I just got back from 10 days 10 islands.

Biked: (on a cyclocross)
Grenada - great island - big climbs
Dominica - killer climbs!
Aruba - nice
St Lucia - big climbs up and down all day
Tortola - nice loop
St Thomas - alright, don't do it on the weekend - busy with traffic
Bonaire - flat, but cool place!
Antigua - good ride, but busy in the city with traffic
Puerto Rico - alright, lots of traffic though
Barbados - too much traffic. This island stinks for biking

Those people have it made down there. Can grow anything all year around. Can pretty much put your carcus down anywhere and live.
No need for heat nor shelter if you don't want it.

I found a coconut tree to live under if things ever get rough up here in Canada (run out of oil or the economy goes to crap...).

Truly love the islands.
The people are kinda screwed up... take advantage of a good thing. They don't realize what they have, most of the time.
Crazy drivers say it all...

Good riding to be had, if can put up with the nutty drivers... they really have to do something about that. Friggen amazing terrain though.
Would love to have a bike race on them islands...

jac

Anonymous said...

I say, the whole load of us bikers should haul our butts down to those islands and take it over like pirates!

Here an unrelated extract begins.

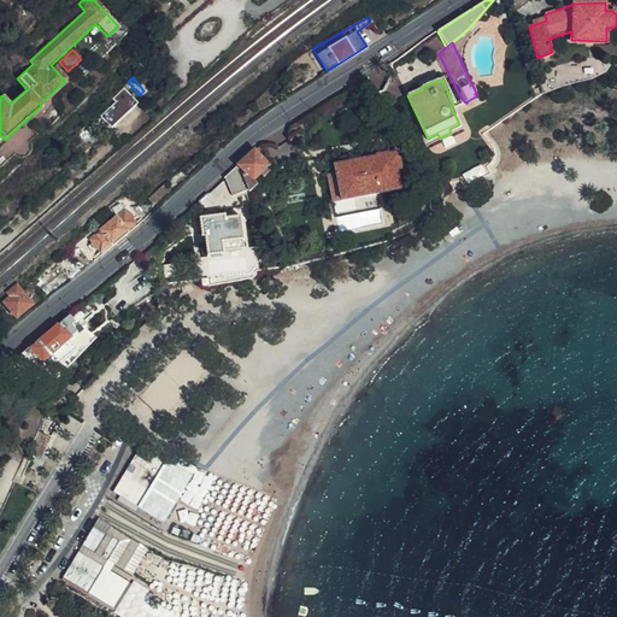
[(110,128),(135,104),(134,103),(122,89),(113,98),(116,100),(99,117),(110,128)]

I miss the hot weather, fresh fruits, lush beaches, etc...

truly amazing some of those islands are.

Honestly though, someone should have a yearly bike race on each of those islands...

Anonymous said...

High fives to The Pie!

Hang in there dad, sounds like ya gotta plan.

Big Bikes said...

I did a little riding in the south of Haiti when I was down there. Hilly as all hell. Ask the French bastards who tried to drag their artillery through those things. Didn't go well for them.

I was riding around with a half dozen Red Snappers draped over my bars which I'd bought off a dude who had just rowed in to shore. Me and my buddy DiDi rode up to a Bee Keeper's house on some steep, totally buff walking trails and bought a pint of fresh honey.

People yelled at me " Hey Blanc! You're crazy".

Anonymous said...

Better than average beer? ... I thought you were a PBR guy and I hope you're not saying PBR is better than average. Have to upgrade you at the next meetin'.

Advocate

dicky said...

On occasion I partake of a tasty now and then.

Quantity or quality; choose one.

George said...

Miller High Life is the champagne of beers

Sandblogger said...

Fingers crossed, I'll be seeing you in Breck. Good luck surviving your ultimate test here. I just went throught that a few weeks ago (with the baby, and 5 year old) I'll have mental scars that will haune me forever.